Question

graph the line.
y + 3 = \frac{2}{3}(x + 1)

Explanation:

Step1: Rewrite to slope-intercept form

First, isolate $y$ to get $y=mx+b$:

$$\begin{align*} y+3&=\frac{2}{3}(x+1)\\ y&=\frac{2}{3}x + \frac{2}{3} - 3\\ y&=\frac{2}{3}x - \frac{7}{3} \end{align*}$$

Step2: Identify key points

1. Y-intercept: When $x=0$, $y=-\frac{7}{3}\approx-2.33$. This is the point $(0, -\frac{7}{3})$.
2. Point from original form: The equation is in point-slope form $y-y_1=m(x-x_1)$, so we have a point $(-1, -3)$.
3. Second point using slope: Slope $m=\frac{2}{3}$, meaning for every 3 units right ($+3$ in $x$), $y$ increases by 2 ($+2$). From $(-1, -3)$, add $(3,2)$ to get $(2, -1)$.

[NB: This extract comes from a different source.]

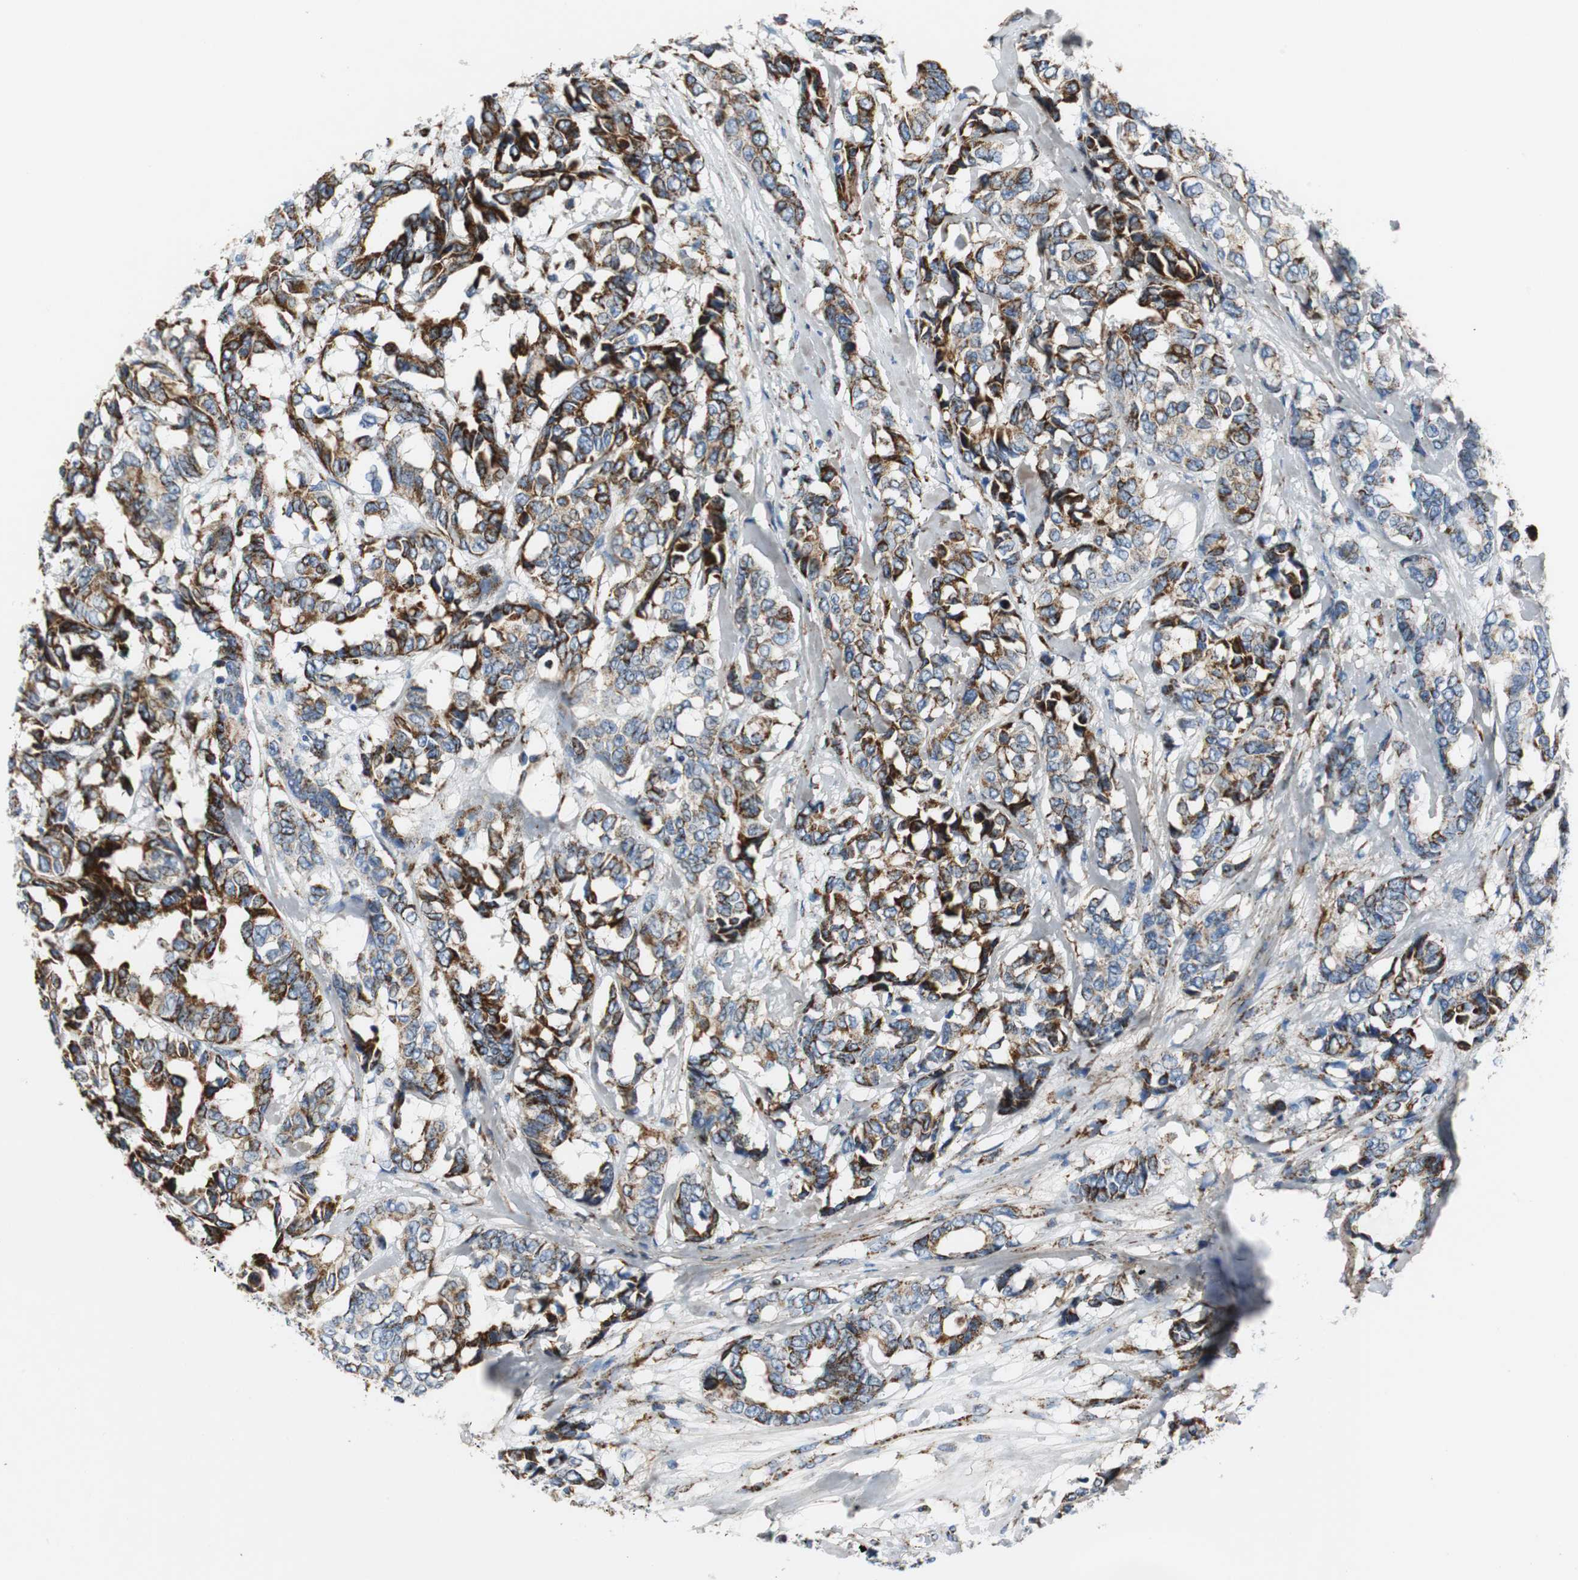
{"staining": {"intensity": "strong", "quantity": ">75%", "location": "cytoplasmic/membranous"}, "tissue": "breast cancer", "cell_type": "Tumor cells", "image_type": "cancer", "snomed": [{"axis": "morphology", "description": "Duct carcinoma"}, {"axis": "topography", "description": "Breast"}], "caption": "Immunohistochemistry of human invasive ductal carcinoma (breast) shows high levels of strong cytoplasmic/membranous staining in about >75% of tumor cells.", "gene": "C1QTNF7", "patient": {"sex": "female", "age": 87}}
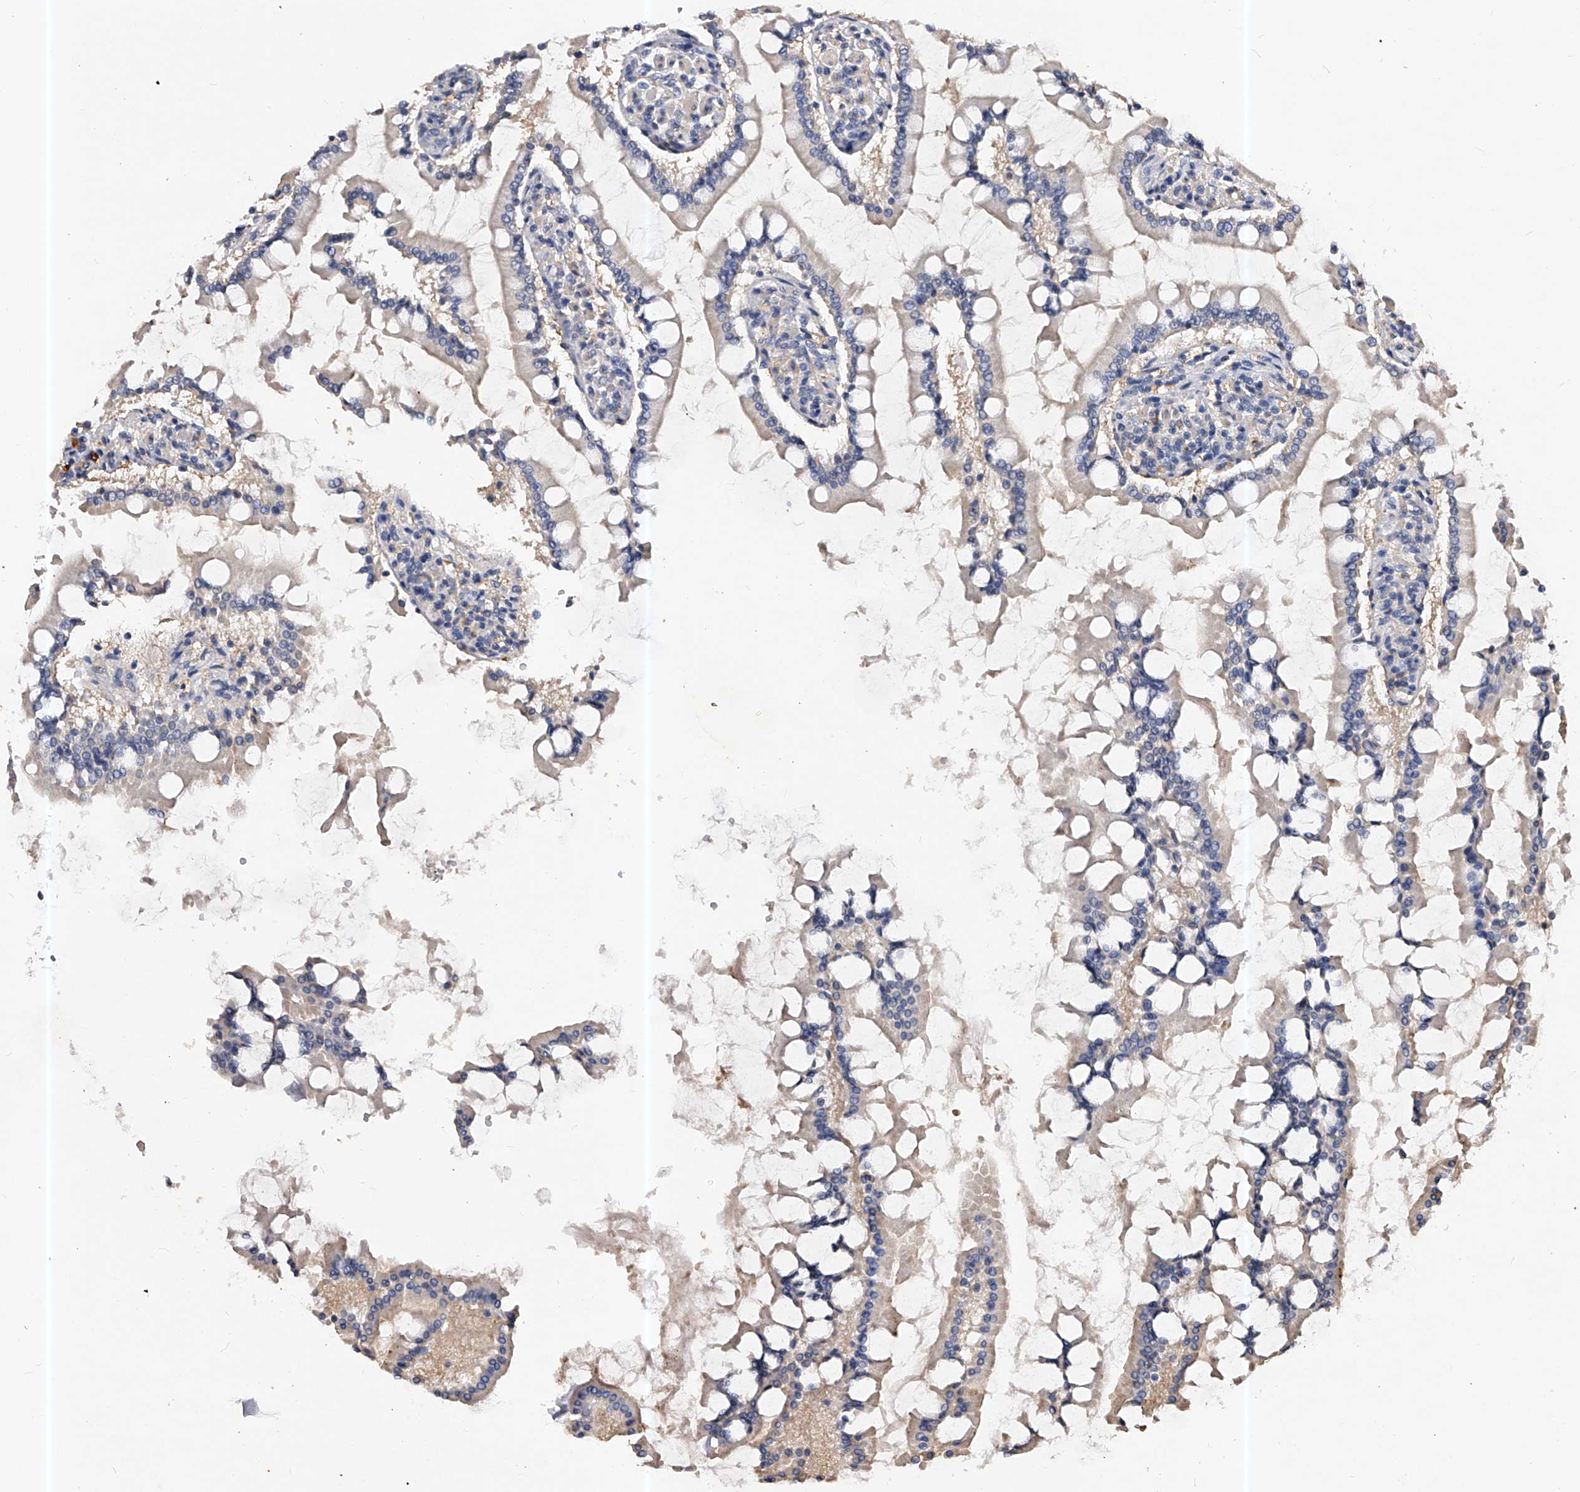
{"staining": {"intensity": "weak", "quantity": "25%-75%", "location": "cytoplasmic/membranous"}, "tissue": "small intestine", "cell_type": "Glandular cells", "image_type": "normal", "snomed": [{"axis": "morphology", "description": "Normal tissue, NOS"}, {"axis": "topography", "description": "Small intestine"}], "caption": "A high-resolution image shows IHC staining of benign small intestine, which demonstrates weak cytoplasmic/membranous expression in about 25%-75% of glandular cells.", "gene": "PPP5C", "patient": {"sex": "male", "age": 41}}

Step3: Plot and connect points

Plot the points $(-1, -3)$, $(0, -\frac{7}{3})$, and $(2, -1)$, then draw a straight line through them.

Answer:

The line passes through points such as $(-1, -3)$, $(0, -\frac{7}{3})$, and $(2, -1)$, forming a straight line with a slope of $\frac{2}{3}$ and y-intercept at $-\frac{7}{3}$. When graphed, this line rises from left to right, crossing the y-axis near $(0, -2.33)$.